What it demonstrates:

  • Booting the server with an InMemoryEventSource as an EventFeed.
  • A handler that reads getContext().getClock() to capture the data-driven time.
  • Publishing ReplayRecord objects through the source using the standard offer(...).
  • Verifying that the observed times match the replayed timestamps.

Minimal example

  • A handler that subscribes to a feed and writes the event and getContext().getClock() time to a sink:
public class ReplayCaptureHandler extends ObjectEventHandlerNode {
    private final String feedName;
    private MessageSink<String> sink;

    public ReplayCaptureHandler(String feedName) { this.feedName = feedName; }

    @ServiceRegistered
    public void wire(MessageSink<ReplayRecord> sink, String name) { this.sink = sink; }

    @Override
    public void start() { getContext().subscribeToNamedFeed(feedName); }

    @Override
    protected boolean handleEvent(Object event) {
        long time = getContext().getClock().getWallClockTime();
        sink.accept("event=" + event + ", time=" + time);
        return true;
    }
}
  • Boot a server with an in-VM event source and publish ReplayRecord entries:
InMemoryEventSource<String> source = new InMemoryEventSource<>();
source.setName("replayFeed");
ReplayCaptureHandler handler = new ReplayCaptureHandler(source.getName());
InMemoryMessageSink sink = new InMemoryMessageSink();

// Build AppConfig with the event feed, processor, and sink (see full example below)

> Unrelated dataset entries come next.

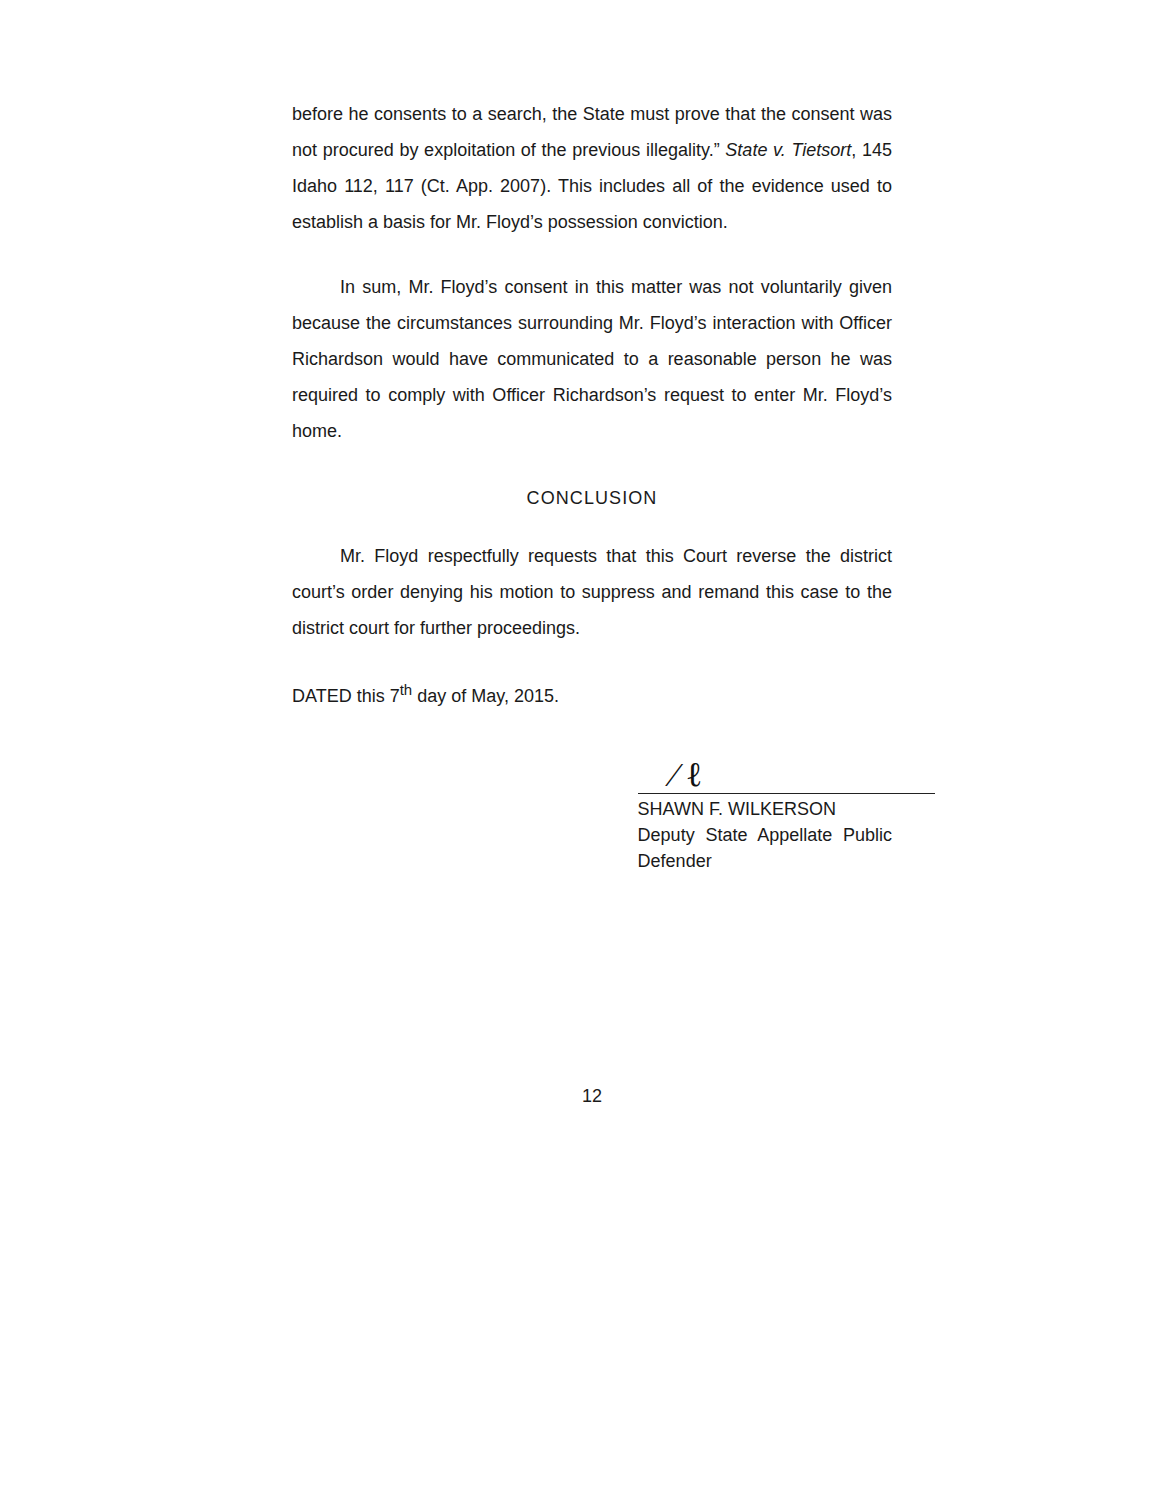before he consents to a search, the State must prove that the consent was not procured by exploitation of the previous illegality.” State v. Tietsort, 145 Idaho 112, 117 (Ct. App. 2007). This includes all of the evidence used to establish a basis for Mr. Floyd’s possession conviction.
In sum, Mr. Floyd’s consent in this matter was not voluntarily given because the circumstances surrounding Mr. Floyd’s interaction with Officer Richardson would have communicated to a reasonable person he was required to comply with Officer Richardson’s request to enter Mr. Floyd’s home.
CONCLUSION
Mr. Floyd respectfully requests that this Court reverse the district court’s order denying his motion to suppress and remand this case to the district court for further proceedings.
DATED this 7th day of May, 2015.
⁄ ℓ
SHAWN F. WILKERSON
Deputy State Appellate Public Defender
12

long t1 = 1_696_000_000_000L; // epoch millis
long t2 = t1 + 1234;
ReplayRecord r1 = new ReplayRecord();
r1.setEvent("alpha");
r1.setWallClockTime(t1);
ReplayRecord r2 = new ReplayRecord();
r2.setEvent("beta");
r2.setWallClockTime(t2);

// Publish with explicit replay times
source.offer(r1);
source.offer(r2);

The handler will emit lines like:

event=alpha, time=1696000000000
event=beta, time=1696000001234

Why the clock is data driven

When a ReplayRecord is processed, the event runner calls the event-to-invocation strategy with: (event, wallClockTime) . This sets the processor context clock to the supplied value for that event delivery. As a result, getContext().getClock() is deterministic with respect to the replay data. Re-running the same ReplayRecord stream will produce the same clock readings, ensuring reproducible behavior. The dispatcher unwraps the event in the ReplayRecord and publish this wrapped event to the handler not the ReplayRecord.

If you run the replay again with the same ReplayRecord inputs, your handler will see the same times. This makes tests and off-line analyses reproducible.